**Excerpted text**
I am a very shy individual. "But Jon!" I hear you cry, "you could never be shy, you're so outgoing and talkative, the life of every party!". Well first off, this doesn't mean in not shy, it just means I've become very accustomed to hiding it, but second, and most importantly, I mean I'm shy when I'm talking to someone I fancy.
Now it's a very particular kind of shyness, I won't be any less talkative around someone I fancy, or act weird(er) but when it comes to asking "the" question, whether it's a date or a drink or even something more carnal, I just can't.
Now I'm sure you don't think this is weird. Lots of people have a hard time asking out someone they fancy. Well let me take this to a whole new level!
I was once in bed naked with a lovely girl, both in mind and body, she'd invited me back to hers, we were both naked but funnily enough not tired. Now I distinctly remember her asking, coyly, what would I like to do? Well I knew what I wanted, she knew what she and I wanted, but somehow, I just. Couldn't. Say. It. I was literally being offered sex on a platter, and I still couldn't say I wanted to fuck her in case she actually *didn't* mean that and I was horribly misinformed by my own body and hormones.
Another time springs to mind, when I asked my most recent ex out a couple of summers ago. We were texting, after having spent a great time together for the third or forth time, and the subject of relationships came up. When I engined us, she said something like "if you asked me out I'd probably say yes". Now there are go, one of the biggest freaking hints ever given to me. I can't fuck this up right!? Wrong... Sure, I called her straight away, I mean I don't want to be like that 14 year old douche who asks his girlfriend out by text, but once we started chatting, I wanted to talk about pretty much ANYTHING else except the question of whether she would go out with me. I think it took me 20 minutes of talking bollocks before I could finally summon up the courage to ask her, (she said yes) and after that, the moment I should feel at my happiest, what did I think? I realised I hadn't explicitly said the words boyfriend or girlfriend, so she wasn't saying yes to being in a relationship. No, in my warped head she'd said yes to going out on a date, nothing more. I was such a sad act that I had to clarify with her the next morning that we were actually going to be in a relationship together.

**Data for review**
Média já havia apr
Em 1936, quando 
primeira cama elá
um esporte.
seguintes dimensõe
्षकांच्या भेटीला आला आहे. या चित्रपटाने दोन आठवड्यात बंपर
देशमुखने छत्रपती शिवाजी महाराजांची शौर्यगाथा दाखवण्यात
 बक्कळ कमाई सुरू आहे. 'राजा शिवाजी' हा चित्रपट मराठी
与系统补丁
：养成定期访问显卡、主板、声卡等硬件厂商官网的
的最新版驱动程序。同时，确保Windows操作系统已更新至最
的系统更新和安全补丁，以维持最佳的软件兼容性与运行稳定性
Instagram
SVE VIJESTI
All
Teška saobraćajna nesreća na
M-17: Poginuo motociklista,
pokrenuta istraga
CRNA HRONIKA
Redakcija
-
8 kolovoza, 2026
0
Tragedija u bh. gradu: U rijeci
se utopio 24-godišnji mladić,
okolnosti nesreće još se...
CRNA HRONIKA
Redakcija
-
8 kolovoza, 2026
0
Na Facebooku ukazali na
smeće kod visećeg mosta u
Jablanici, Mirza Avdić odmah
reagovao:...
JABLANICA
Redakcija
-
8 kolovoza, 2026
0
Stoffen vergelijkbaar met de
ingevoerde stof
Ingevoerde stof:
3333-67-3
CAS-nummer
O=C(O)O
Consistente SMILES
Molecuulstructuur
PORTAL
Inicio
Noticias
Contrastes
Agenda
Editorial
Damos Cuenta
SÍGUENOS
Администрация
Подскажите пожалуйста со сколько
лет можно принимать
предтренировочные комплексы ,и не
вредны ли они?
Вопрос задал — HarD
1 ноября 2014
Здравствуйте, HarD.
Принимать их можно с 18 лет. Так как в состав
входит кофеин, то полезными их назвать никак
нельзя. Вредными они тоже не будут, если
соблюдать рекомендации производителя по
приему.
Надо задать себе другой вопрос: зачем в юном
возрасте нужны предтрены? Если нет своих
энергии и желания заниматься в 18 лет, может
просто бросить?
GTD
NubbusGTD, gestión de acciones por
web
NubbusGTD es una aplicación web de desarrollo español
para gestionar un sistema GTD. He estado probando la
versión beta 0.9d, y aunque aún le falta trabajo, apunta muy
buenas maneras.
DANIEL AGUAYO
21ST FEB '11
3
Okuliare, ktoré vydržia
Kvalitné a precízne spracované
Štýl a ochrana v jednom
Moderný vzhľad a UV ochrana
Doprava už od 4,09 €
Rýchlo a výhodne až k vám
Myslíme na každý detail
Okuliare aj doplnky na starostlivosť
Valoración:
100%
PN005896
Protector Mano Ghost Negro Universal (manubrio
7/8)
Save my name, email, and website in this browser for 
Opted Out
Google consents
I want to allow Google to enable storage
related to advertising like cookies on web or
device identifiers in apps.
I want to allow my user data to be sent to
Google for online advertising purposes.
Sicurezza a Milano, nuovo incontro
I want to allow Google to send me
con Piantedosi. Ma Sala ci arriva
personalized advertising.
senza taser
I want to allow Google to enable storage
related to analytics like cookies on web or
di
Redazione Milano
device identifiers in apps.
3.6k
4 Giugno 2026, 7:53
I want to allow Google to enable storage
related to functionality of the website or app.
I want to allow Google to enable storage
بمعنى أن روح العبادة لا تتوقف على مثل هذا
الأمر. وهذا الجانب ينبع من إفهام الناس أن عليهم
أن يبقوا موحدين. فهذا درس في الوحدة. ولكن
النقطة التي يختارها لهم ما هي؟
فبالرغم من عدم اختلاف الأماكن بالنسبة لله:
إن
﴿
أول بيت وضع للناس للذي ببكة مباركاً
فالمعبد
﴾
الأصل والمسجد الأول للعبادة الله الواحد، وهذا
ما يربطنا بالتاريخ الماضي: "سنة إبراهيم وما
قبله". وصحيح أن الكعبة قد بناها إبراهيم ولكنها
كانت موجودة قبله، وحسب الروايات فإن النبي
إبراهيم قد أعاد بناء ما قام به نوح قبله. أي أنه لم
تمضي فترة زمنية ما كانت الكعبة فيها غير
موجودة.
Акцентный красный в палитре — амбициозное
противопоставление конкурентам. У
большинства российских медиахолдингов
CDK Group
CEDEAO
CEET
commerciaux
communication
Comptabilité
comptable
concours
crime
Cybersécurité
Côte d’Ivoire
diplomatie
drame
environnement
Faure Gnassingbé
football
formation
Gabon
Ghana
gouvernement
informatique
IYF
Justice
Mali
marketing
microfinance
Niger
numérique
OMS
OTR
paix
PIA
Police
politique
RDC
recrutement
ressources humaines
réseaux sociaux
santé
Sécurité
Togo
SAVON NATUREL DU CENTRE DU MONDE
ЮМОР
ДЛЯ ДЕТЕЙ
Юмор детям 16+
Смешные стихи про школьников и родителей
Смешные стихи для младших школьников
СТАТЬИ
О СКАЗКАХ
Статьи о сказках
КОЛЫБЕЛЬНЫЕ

**To-do item A**
Answer these questions about the blog post on shyness, each from what it states.
(i) In what situation does the writer say the shyness shows up?
(ii) Roughly how long did the writer talk on the phone before asking the ex out?
(iii) What did the writer have to clarify with her the next morning?
**To-do item B**
Write what comes next in the blog post about shyness, picking up after its final sentence.

**Expected output A**
(i) When talking to someone the writer fancies.
(ii) About 20 minutes.
(iii) That they were actually going to be in a relationship together.

**Expected output B**
That's the kind of level I'm talking about.
I've been trying to work out why I feel and act this way, and I think I've figured it out. When I was younger, I wasn't the debonair, suave sophisticated chap that makes women's (and men's) panties drop just by looking at them. Believe it or not I was an incredibly shy introvert, didn't know how to react to girls and certainly couldn't tell if a girl was flirting with me. You know the boys who think that when a girl is nice to them it means the girl fancy them? I was one of those boys! I kissed a girl or two, but by the way time I was 18 I could still count on one had the amount of girls I'd kissed. In fact I think it stayed the same till I was approaching 20. In that time, I only once asked a girl out, and it did not go well. I was 15, and had been kind of flirting with a girl for a few weeks. Now I'm sure this wasn't 1 way flirting, she certainly reciprocated, so I plucked up the courage to ask her out. All going well so far. Except I asked her out by text. Now I've never been a brave person, especially not when I was 15. This means that I have only once had the confidence to ask a girl out in person,and before that I tried texting. It didn't work. she laughed it off and we were never as close again. It's put me off asking someone out by text, i find it too impersonal. Though funnily enough, it's only from my side, I would have no problem with someone asking me out via text. Weird brain eh?
Now I've not really had any other problems since I asked my most recent ex out, but that's more because I've not asked, or even tried to think about asking anyone out since then. This is hopefully something I shall rectify.
I have some friends that I like enough to want to be play partners. I even have one or two friends that I like enough to contemplate asking them out for, you know, dates and stuff... So here's my idea:
I'm going to ask them. Now if you happen to have read this and I ask you out for a drink, please know that I'm asking with intent. It's probably been incredibly hard to work up the courage, so when I ask someone out in *person* hopefully they know how much I like them!
Right, now that's out of the way, I just need to actually so the asking...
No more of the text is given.